Calling all the parties to recommit to land degradation neutrality by 2030, Mr. Shahid said that it is necessary to tackle climate change, conserve and protect biodiversity, and maintain vital ecosystem services for “our shared prosperity and well-being, in the context of a climate responsible world”
Africa’s Soils and Agricultural Land
Drought, land restoration, and related enablers such as land rights, gender equality and youth empowerment are among the top items on the Conference agenda, which is a pivotal moment in how the African continent will move forward in the face of climate change.
The meetings come as many African nations face unprecedent soil and land conservation issues. Drought in Ethiopia – the country’s worst in 40 years – is believed to be worsening the already deteriorating humanitarian situation for around 3.5 million people, more than half the local population.
© UNICEF/Zerihun Sewunet | Displaced families affected by drought, Somali Region, Ethiopia.
And according to a report released last year by the Food and Agriculture Organization (FAO), up to 65 per cent of Africa’s productive soils and agricultural land are degraded, while desertification affects 45 per cent of the continent’s land overall.

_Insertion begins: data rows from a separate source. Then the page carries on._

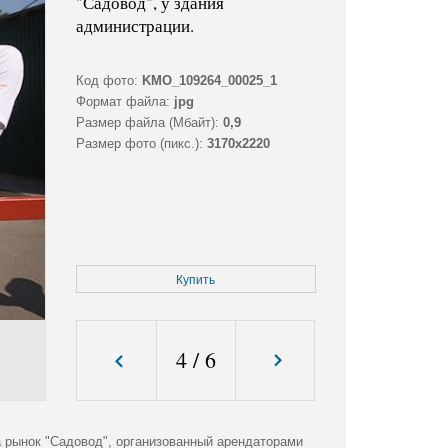
"Садовод", у здания
администрации.
Код фото:
KMO_109264_00025_1
Формат файла:
jpg
Размер файла (Мбайт):
0,9
Размер фото (пикс.):
3170x2220
Купить
4
/
6
на рынок "Садовод", организованный арендаторами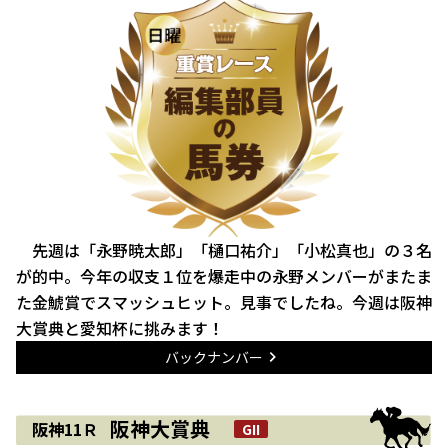
先週は「永野暁太郎」「樋口祐介」「小松真也」の３名
が的中。今年の収支１位を爆走中の永野メンバーがまたま
た金鯱賞でスマッシュヒット。見事でしたね。今週は阪神
大賞典と愛知杯に挑みます！
バックナンバー
阪神大賞典
阪神11Ｒ
GII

Nine African heads of State are expected to attend the meeting to discuss developing drought resilience and future-proofing land use, as well as pathways to land restoration.
Call to Action
The Summit against desertification is a call to action to ensure that land – the lifeline on this planet – will also benefit present and future generations.
Over the next ten days, 196 states plus the European Union will be striving for concrete action against the rapid degradation of land, exploring links between land and addressing other key sustainability issues.